### EXERCISE GOAL:
In the data below, the answer is the run of lines from the line containing "M37,427L248,425L269,429L312,445L591,444L604,440L836,327" through the line containing "M484,1130L499,1127L892,1123", both included; print it exactly and nothing else.
#####
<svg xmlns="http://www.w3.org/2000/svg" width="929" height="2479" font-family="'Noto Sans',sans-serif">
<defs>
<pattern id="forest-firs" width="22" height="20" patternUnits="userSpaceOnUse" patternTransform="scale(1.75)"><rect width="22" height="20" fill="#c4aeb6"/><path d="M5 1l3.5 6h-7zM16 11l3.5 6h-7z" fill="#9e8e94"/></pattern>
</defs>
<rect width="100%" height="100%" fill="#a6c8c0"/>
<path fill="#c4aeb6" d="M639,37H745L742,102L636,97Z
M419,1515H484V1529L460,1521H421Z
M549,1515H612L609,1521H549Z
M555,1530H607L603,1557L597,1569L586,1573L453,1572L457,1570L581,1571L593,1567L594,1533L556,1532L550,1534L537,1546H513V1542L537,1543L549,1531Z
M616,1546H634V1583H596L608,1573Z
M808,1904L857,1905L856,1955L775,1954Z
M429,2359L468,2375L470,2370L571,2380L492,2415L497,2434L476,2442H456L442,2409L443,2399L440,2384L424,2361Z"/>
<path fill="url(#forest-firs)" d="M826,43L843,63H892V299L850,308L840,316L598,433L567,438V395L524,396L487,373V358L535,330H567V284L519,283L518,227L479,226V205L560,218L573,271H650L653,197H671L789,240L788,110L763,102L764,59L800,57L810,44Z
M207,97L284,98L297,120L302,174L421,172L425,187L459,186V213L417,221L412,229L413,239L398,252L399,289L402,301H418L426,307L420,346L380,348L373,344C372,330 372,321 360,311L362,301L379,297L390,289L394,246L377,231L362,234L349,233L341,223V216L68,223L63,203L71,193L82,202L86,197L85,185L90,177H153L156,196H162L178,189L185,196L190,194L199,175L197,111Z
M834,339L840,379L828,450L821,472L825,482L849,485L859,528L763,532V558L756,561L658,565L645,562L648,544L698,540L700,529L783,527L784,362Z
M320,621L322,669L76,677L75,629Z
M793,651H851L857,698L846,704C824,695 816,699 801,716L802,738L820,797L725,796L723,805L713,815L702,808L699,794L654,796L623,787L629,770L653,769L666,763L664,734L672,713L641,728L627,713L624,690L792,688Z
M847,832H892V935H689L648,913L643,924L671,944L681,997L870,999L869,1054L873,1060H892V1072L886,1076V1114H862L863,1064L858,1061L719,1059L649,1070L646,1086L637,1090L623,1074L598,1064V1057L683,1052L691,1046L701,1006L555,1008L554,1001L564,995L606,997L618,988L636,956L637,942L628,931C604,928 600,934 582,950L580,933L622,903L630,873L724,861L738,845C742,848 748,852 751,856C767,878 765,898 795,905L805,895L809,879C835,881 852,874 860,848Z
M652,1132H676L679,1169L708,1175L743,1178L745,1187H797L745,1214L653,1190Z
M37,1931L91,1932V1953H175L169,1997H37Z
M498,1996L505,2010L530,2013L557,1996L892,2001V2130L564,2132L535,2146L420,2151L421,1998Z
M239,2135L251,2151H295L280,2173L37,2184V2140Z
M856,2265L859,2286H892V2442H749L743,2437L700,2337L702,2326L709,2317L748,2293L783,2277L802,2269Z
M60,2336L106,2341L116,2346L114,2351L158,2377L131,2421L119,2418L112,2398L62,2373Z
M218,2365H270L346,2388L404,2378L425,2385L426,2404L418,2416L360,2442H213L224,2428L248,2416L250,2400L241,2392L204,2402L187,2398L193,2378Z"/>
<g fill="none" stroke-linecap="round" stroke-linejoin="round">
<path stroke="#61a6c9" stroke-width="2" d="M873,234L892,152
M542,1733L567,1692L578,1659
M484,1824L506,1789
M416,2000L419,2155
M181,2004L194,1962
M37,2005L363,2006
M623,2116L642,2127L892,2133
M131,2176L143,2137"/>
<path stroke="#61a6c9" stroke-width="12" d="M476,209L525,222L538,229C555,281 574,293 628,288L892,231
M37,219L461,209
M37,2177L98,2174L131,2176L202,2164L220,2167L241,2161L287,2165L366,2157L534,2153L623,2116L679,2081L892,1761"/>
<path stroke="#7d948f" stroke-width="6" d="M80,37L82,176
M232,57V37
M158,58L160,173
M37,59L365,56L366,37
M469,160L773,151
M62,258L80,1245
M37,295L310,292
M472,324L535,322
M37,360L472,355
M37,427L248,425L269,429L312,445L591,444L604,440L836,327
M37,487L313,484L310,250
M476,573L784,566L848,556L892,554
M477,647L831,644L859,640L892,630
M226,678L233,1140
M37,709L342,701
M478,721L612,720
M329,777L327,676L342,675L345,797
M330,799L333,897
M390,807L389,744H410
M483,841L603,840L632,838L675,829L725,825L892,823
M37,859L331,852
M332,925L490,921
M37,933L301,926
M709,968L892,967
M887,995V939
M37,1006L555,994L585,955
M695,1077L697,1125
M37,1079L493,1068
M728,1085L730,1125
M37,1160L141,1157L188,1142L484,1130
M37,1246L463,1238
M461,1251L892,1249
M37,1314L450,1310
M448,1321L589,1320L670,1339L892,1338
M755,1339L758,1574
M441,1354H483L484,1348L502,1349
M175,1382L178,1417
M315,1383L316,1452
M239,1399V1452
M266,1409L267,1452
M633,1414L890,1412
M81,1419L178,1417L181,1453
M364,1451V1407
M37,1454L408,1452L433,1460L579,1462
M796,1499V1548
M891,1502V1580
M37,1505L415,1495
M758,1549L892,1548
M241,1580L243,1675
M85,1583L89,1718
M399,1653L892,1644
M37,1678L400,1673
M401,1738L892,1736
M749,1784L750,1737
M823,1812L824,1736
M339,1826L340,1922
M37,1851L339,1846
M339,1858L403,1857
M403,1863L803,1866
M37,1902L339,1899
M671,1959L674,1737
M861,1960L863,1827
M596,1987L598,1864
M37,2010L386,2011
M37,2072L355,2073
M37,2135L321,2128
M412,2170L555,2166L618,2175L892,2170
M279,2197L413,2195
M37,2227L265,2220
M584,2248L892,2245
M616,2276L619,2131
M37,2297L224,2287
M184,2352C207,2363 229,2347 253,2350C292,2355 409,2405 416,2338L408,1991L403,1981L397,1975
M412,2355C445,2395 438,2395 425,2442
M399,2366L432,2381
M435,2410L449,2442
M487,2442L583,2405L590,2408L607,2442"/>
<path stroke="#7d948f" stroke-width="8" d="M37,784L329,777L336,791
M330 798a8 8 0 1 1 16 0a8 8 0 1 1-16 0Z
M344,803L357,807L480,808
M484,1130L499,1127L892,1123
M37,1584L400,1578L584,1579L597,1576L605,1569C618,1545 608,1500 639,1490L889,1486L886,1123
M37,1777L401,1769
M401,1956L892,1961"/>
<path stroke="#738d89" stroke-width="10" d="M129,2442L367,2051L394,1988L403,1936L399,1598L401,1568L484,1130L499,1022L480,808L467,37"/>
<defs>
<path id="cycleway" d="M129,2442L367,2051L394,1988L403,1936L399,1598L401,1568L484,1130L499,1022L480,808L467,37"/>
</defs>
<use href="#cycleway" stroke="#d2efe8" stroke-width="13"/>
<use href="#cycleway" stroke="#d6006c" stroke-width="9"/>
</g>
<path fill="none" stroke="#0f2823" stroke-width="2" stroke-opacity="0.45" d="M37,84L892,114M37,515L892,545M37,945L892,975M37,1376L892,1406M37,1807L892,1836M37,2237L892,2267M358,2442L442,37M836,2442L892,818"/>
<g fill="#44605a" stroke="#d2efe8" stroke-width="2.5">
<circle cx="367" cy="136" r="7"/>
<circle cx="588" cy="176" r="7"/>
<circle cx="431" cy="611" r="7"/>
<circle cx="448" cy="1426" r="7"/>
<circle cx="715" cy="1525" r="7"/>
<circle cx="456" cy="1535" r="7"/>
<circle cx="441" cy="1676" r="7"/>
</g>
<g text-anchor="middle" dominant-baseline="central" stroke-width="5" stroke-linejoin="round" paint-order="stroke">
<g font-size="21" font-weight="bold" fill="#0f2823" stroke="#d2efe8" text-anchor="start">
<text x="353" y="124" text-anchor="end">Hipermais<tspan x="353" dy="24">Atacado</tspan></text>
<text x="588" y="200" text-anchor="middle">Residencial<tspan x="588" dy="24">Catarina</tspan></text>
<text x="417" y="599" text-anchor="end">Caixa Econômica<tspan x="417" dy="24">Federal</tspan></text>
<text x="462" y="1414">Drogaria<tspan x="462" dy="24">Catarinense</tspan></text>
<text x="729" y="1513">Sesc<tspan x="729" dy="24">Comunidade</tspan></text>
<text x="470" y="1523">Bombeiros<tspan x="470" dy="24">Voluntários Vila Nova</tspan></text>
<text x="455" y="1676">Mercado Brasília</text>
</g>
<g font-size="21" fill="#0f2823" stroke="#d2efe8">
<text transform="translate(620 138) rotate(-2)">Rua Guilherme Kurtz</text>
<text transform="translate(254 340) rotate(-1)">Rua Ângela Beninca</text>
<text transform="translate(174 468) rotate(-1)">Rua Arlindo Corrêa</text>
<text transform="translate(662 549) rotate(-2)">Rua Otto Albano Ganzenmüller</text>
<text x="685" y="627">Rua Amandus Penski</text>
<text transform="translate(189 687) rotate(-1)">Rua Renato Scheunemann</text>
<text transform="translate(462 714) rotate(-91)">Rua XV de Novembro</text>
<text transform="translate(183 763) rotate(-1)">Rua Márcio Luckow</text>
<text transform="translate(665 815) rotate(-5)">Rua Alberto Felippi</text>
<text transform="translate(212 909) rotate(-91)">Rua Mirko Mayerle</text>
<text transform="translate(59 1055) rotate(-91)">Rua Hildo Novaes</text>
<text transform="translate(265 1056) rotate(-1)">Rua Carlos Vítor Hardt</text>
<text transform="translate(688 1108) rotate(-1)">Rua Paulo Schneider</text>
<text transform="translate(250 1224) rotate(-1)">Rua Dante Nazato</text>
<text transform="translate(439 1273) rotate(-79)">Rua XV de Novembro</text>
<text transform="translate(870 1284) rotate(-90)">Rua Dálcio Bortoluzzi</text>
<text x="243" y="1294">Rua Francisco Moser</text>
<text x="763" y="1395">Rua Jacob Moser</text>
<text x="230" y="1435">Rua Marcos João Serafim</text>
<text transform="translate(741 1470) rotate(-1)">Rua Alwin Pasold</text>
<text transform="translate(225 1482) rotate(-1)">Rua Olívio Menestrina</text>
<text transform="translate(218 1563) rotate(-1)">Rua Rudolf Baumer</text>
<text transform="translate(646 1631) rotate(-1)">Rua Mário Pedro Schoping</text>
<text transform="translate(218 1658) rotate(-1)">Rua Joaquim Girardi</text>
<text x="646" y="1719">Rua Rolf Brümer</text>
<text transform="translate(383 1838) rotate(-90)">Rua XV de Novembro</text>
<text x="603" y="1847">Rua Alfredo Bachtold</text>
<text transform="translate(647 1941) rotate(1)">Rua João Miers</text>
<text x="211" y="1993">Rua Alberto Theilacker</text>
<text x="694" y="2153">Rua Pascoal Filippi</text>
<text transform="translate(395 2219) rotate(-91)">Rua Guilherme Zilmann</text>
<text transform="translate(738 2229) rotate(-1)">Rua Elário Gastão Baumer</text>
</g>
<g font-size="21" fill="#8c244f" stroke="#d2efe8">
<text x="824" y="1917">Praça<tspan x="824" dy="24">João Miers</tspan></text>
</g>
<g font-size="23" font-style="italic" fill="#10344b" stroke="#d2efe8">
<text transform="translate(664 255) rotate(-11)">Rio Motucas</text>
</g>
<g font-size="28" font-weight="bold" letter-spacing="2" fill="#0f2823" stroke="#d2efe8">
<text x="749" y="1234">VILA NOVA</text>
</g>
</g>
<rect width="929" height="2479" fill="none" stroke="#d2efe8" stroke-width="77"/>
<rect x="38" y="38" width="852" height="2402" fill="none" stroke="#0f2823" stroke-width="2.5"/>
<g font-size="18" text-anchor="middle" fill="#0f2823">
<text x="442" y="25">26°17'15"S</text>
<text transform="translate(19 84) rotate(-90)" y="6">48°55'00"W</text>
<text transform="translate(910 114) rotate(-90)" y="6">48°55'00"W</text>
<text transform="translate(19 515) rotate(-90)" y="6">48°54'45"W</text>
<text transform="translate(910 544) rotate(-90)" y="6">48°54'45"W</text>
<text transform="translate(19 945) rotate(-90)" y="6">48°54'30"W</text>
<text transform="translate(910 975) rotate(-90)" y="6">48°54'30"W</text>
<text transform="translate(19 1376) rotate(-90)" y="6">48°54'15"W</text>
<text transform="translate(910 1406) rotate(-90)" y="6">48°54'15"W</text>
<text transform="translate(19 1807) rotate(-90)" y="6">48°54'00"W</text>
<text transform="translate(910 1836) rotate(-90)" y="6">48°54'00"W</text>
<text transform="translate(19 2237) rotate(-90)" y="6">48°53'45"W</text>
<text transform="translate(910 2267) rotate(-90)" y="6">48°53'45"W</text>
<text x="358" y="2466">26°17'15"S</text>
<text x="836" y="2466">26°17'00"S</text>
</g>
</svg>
#####
### ANSWER TO THIS EXERCISE:
M37,427L248,425L269,429L312,445L591,444L604,440L836,327
M37,487L313,484L310,250
M476,573L784,566L848,556L892,554
M477,647L831,644L859,640L892,630
M226,678L233,1140
M37,709L342,701
M478,721L612,720
M329,777L327,676L342,675L345,797
M330,799L333,897
M390,807L389,744H410
M483,841L603,840L632,838L675,829L725,825L892,823
M37,859L331,852
M332,925L490,921
M37,933L301,926
M709,968L892,967
M887,995V939
M37,1006L555,994L585,955
M695,1077L697,1125
M37,1079L493,1068
M728,1085L730,1125
M37,1160L141,1157L188,1142L484,1130
M37,1246L463,1238
M461,1251L892,1249
M37,1314L450,1310
M448,1321L589,1320L670,1339L892,1338
M755,1339L758,1574
M441,1354H483L484,1348L502,1349
M175,1382L178,1417
M315,1383L316,1452
M239,1399V1452
M266,1409L267,1452
M633,1414L890,1412
M81,1419L178,1417L181,1453
M364,1451V1407
M37,1454L408,1452L433,1460L579,1462
M796,1499V1548
M891,1502V1580
M37,1505L415,1495
M758,1549L892,1548
M241,1580L243,1675
M85,1583L89,1718
M399,1653L892,1644
M37,1678L400,1673
M401,1738L892,1736
M749,1784L750,1737
M823,1812L824,1736
M339,1826L340,1922
M37,1851L339,1846
M339,1858L403,1857
M403,1863L803,1866
M37,1902L339,1899
M671,1959L674,1737
M861,1960L863,1827
M596,1987L598,1864
M37,2010L386,2011
M37,2072L355,2073
M37,2135L321,2128
M412,2170L555,2166L618,2175L892,2170
M279,2197L413,2195
M37,2227L265,2220
M584,2248L892,2245
M616,2276L619,2131
M37,2297L224,2287
M184,2352C207,2363 229,2347 253,2350C292,2355 409,2405 416,2338L408,1991L403,1981L397,1975
M412,2355C445,2395 438,2395 425,2442
M399,2366L432,2381
M435,2410L449,2442
M487,2442L583,2405L590,2408L607,2442"/>
<path stroke="#7d948f" stroke-width="8" d="M37,784L329,777L336,791
M330 798a8 8 0 1 1 16 0a8 8 0 1 1-16 0Z
M344,803L357,807L480,808
M484,1130L499,1127L892,1123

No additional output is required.